I festival di questo tipo sono punti di riferimento fondamentali per una comunità in cerca di rappresentazione, comprensione e inclusione. Sono strumenti essenziali per combattere stereotipi dannosi, creare dialogo tra diverse comunità e abbattere barriere invisibili. Servono di esempio alla comunità, che può così rivedersi, riconoscersi e condividere gioie e dolori.
Una storia a parte è quella rappresentata da Gender Bender, (https://genderbender.it/ ) il festival bolognese che da 20 anni porta in scena il meglio degli immaginari culturali e artistici legati al corpo e al genere. Si svolge a Bologna e con la sua programmazione attraversa l’intera città. Ricco di eventi e di ospiti, è in grado di trasformare il volto della città, portando ospiti internazionali e coinvolgendo i più giovani. Bologna è una città universitaria, non va dimenticato, ed è anche la città di Lucio Dalla e di Eva Robins. Il Cassero, sede dell’Arcigay, è un posto bellissimo, che per tutto l’anno è teatro di eventi, presentazioni e discoteca ma che nei giorni del festival raggiunge il suo acme. Fin dalla sua nascita il festival è stato improntato all’insegna del Gender, un modo per rivolgersi ad una comunità il più ampia possibile che si rivolge a tutti e tutte. Forse anche per questo il loro pubblico si definisce al 40% eterosessuale. “Abbiamo sempre fatto di tutto per avvicinare i giovani al nostro festival”, mi racconta Daniele Del Pozzo, il direttore artistico (insieme a Mauro Meneghelli) che ha cominciato la prima edizione nel ’94, “e la nostra presidente di adesso è nata proprio nel ’94!” ride divertito. All’inizio del quadrimestre fanno delle presentazioni del festival all’università e per attrarre gli studenti propongono degli sconti interessanti. Sono stati tra i primi – se non i primi in assoluto – in Italia a parlare di genere, una cosa mutuata dai gender studies di origine anglosassone, quando nomi come quello di Judith Butler o Gayle Rubin da noi erano ancora sconosciuti. In più nel 2016 sono arrivate le unioni civili, il mondo gay è cambiato antropologicamente e anche giuridicamente per questo “stiamo lavorando sul fronte culturale con un immaginario in divenire che cambia costantemente, la nostra sfida è stargli dietro”. E poi c’è la danza, la letteratura, il cinema, i laboratori e le feste. Insomma, un festival interdisciplinare dove ognuno può trovare quello che sta cercando.

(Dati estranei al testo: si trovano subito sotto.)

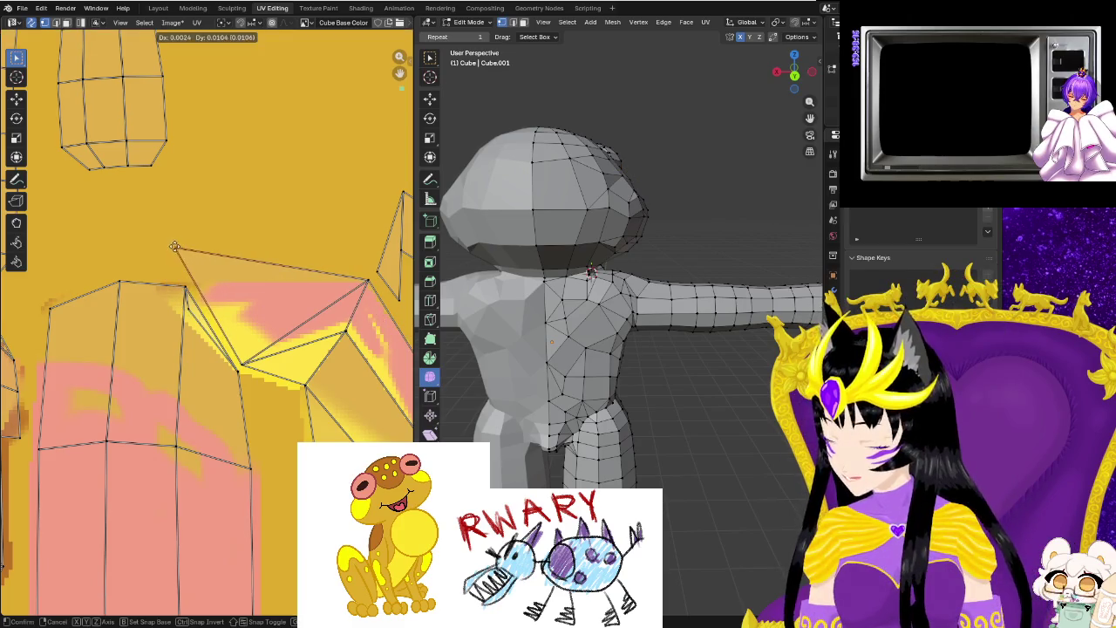
{"action": "left_click", "coordinate": [157, 255]}
{"action": "key", "text": "g"}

Scendendo al centro dello stivale si trova il Florence Queer Festival (https://www.florencequeerfestival.it/) che pure è giunto alla sua 21esima edizione, e si pone come la più importante rassegna toscana dedicata alla cultura queer. Il festival è organizzato dall’Associazione IREOS di Firenze, la direzione è affidata a Barbara Caponi e Giacomo Brotto e si svolge in autunno presso il cinema La Compagnia (bellissima sala specializzata in documentari). Nato nel 2003 con una piccola rassegna di 4 giorni al Teatro Puccini, ha ampliato negli anni la programmazione, passando dal cinema Alfieri e poi lo Spazio Uno, per approdare all’Odeon, la più prestigiosa sala fiorentina (oggi convertita in libreria). Cinema, teatro, fotografia, letteratura e costume, sono al centro del percorso che questo festival propone per raccontare un’identità queer in continuo mutamento, che si prefigge di superare gli stereotipi nei quali è stata a lungo costretta.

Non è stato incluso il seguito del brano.